10.forall (w, w1, s) OK(load(w), s) and Carrying(w, s) -> Carrying(w+w1, Result(load(w), s))

We also need frame axioms, loading does not change agent location, whether it succeeds or not:

11. forall (v, w, s) Loc(v, s) -> Loc(v, Result(load(w), s))

and a move action leaves the amount of salt in every vertex unchanged, regardless.

12. forall (v, w, e, s) Salt(v, w, s) -> Salt(v, w, Result(move(e), s))

We also need to state that edges are bidirectional:

13. forall (e, v, u) Edge(e, v, u) -> Edge(e, u, v)

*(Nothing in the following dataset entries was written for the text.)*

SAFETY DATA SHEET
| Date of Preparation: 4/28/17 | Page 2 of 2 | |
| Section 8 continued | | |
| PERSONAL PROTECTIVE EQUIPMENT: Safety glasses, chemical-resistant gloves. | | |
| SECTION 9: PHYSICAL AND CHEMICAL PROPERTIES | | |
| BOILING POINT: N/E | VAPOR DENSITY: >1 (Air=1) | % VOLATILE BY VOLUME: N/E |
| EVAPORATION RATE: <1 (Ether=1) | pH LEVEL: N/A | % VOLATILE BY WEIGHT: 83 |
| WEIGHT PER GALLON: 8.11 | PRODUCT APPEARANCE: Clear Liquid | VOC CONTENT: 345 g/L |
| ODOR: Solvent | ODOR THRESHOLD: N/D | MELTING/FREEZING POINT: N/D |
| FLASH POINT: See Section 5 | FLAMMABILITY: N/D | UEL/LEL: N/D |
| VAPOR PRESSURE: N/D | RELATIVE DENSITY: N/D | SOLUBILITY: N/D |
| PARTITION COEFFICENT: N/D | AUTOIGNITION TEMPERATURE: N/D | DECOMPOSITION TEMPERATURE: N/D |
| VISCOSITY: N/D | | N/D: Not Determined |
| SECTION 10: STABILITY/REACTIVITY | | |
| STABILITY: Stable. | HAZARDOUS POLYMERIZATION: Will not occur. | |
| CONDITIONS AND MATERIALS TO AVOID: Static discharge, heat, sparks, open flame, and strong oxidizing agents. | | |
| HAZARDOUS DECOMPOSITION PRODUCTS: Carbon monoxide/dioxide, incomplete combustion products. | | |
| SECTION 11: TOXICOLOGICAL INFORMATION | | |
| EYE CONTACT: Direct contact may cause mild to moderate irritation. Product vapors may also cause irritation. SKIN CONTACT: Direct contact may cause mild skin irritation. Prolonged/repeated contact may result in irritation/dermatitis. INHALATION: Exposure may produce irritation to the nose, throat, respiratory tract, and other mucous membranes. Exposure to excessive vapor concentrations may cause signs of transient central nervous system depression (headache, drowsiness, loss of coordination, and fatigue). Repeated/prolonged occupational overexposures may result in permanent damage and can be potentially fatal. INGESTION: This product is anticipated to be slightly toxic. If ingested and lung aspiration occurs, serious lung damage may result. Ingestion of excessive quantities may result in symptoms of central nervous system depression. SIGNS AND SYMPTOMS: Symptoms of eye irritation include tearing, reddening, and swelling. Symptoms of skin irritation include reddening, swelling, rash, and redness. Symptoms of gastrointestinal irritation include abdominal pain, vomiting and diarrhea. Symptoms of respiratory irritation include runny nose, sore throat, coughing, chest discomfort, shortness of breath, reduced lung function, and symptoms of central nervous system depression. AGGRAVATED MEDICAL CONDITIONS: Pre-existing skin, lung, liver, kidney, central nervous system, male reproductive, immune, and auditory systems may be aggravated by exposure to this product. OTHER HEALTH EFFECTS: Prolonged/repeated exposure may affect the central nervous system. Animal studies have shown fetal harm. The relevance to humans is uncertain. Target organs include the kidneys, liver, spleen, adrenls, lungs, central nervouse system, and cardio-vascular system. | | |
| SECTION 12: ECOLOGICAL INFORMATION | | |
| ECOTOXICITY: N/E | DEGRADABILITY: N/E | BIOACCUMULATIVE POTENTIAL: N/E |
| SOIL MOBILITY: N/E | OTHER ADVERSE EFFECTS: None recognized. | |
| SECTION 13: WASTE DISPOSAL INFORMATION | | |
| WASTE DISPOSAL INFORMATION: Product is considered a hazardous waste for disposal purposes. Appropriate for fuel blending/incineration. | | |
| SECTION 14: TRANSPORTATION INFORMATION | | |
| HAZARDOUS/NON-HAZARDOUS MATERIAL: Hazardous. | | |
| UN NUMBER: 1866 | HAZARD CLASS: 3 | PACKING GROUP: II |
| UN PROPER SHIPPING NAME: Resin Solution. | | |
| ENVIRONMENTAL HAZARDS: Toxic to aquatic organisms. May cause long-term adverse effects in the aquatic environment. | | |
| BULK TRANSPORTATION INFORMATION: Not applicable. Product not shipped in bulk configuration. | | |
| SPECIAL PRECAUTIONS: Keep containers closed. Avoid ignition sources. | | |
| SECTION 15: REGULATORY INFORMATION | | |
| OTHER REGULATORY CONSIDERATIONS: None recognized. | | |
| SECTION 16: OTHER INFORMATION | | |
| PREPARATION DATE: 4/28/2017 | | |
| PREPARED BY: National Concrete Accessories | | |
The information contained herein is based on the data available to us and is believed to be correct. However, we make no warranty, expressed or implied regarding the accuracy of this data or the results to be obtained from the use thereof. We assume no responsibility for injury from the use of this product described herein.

And that there is only one amount of salt in a vertex:

14. forall (v, w1, w2, s) Salt(v, w1, s) and Salt(v, w2, s) -> w1=w2

one amount of ice on an edge:

15. forall (e, i1, i2, s) Ice(e, i1, s) and Ice(e, i2, s) -> i1=i2

the agent can carry one amount of salt:

16. forall (w1, w2, s) Carrying(w1, s) and Carrying(w2, s) -> w1=w2

and can only be in one vertex in any situation:

17. forall (v, u, s)  Loc(v, s) and Loc(u, s) -> u=v

Note that the last 4 axioms are not needed in the proof, but are important in general.

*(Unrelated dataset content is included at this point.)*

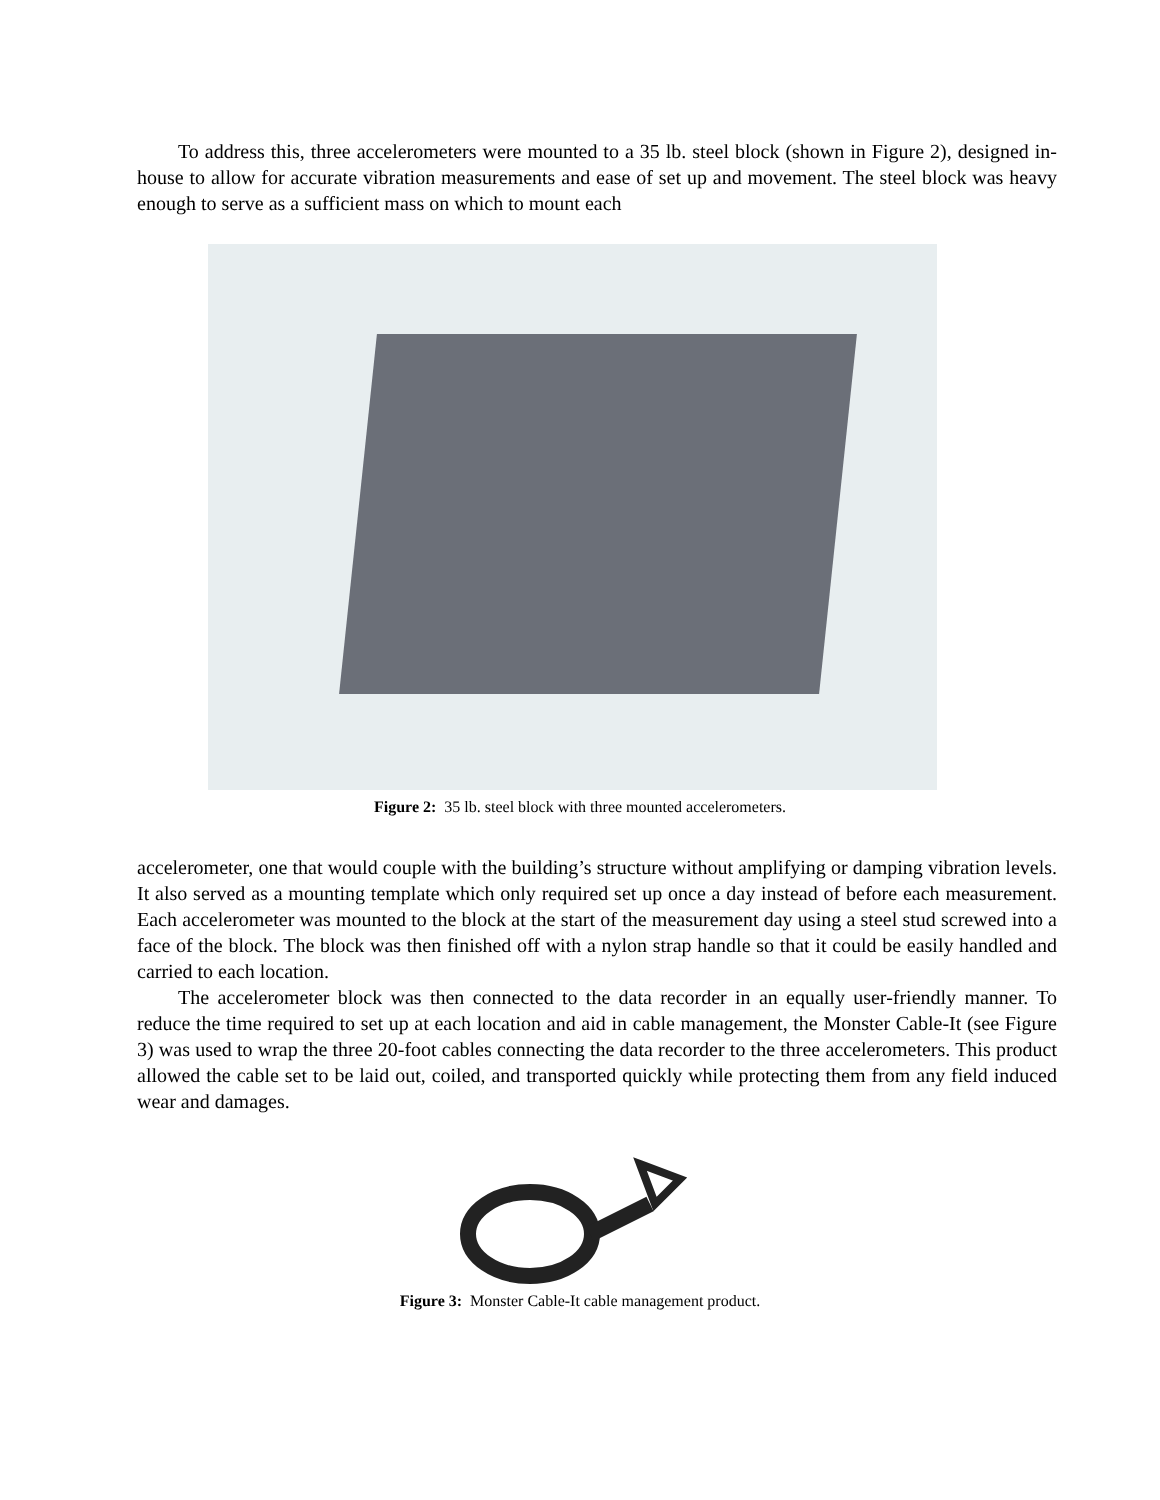To address this, three accelerometers were mounted to a 35 lb. steel block (shown in Figure 2), designed in-house to allow for accurate vibration measurements and ease of set up and movement. The steel block was heavy enough to serve as a sufficient mass on which to mount each
Figure 2: 35 lb. steel block with three mounted accelerometers.
accelerometer, one that would couple with the building’s structure without amplifying or damping vibration levels. It also served as a mounting template which only required set up once a day instead of before each measurement. Each accelerometer was mounted to the block at the start of the measurement day using a steel stud screwed into a face of the block. The block was then finished off with a nylon strap handle so that it could be easily handled and carried to each location.
The accelerometer block was then connected to the data recorder in an equally user-friendly manner. To reduce the time required to set up at each location and aid in cable management, the Monster Cable-It (see Figure 3) was used to wrap the three 20-foot cables connecting the data recorder to the three accelerometers. This product allowed the cable set to be laid out, coiled, and transported quickly while protecting them from any field induced wear and damages.
Figure 3: Monster Cable-It cable management product.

   b) Write down the additional facts representing the following scenario in situation S0.


Edge(E1, Vstart, Vmid)
Edge(E2, Vmid, Vend)
Goal(Vend)

; Situation S0
Salt(Vstart, 2, S0)
Ice(E1, 0, S0)
Ice(E2, 1, S0)
Carrying(0, S0)
Loc(Vstart, S0)


Answer: we only need the axioms on numbers, such as 1 > 0, 2 > 1, not 0 > 1, etc.
nothing more needed. 
But note that if we did not have axiom 13 we would
either need to add it now, or instead add:
  Edge(E1, Vmid, Vstart)
  Edge(E2, Vend, Vmid)


  c)  Now, we need to find a sequence of actions that will result in reaching the goal,
      and prove a theorem that it will do so. Do the following steps:

      A) Convert the knowledge base to conjunctive normal form.


Answer (we will be lazy and not standardize apart here):

1. not Loc(v, s) or not Carrying(w, s) or not Edge(e, v, u) or not Ice(e, w1, s) or (w < w1)
                or OK(move(e), s)

2. not Loc(v, s) or not Salt(v, w1, s) or (w > w1) or OK(load(w), s)

3. not Loc(v,s) or not Salt(v,w1,s) or not Carrying(w2,s) or (w+w2 > C) or (w > w1) or OK(load(w),s)


4a. not OK(move(e), s) or Loc(V-of(e,s))
4b. not OK(move(e), s) or Carrying(W-of(e,s), s)
4c. not OK(move(e), s) or Edge(e, V-of(e,s), U-of)e,s)
4d. not OK(move(e), s) or Ice(e, W1-of(e,s), s)
4e. not OK(move(e), s) or not W-of(e,s) < W1-of(e,s)

where V-of, U-of, W-of, and W1-of are Skolem functions.

 
5.a not OK(load(w), s) or  Loc(V'-of(w,s), s) 
5.b not OK(load(w), s) or  Salt(V'-of(w,s), W1'-of(w,s), s) 
5.a not OK(load(w), s) or  not w > W1'-of(w,s)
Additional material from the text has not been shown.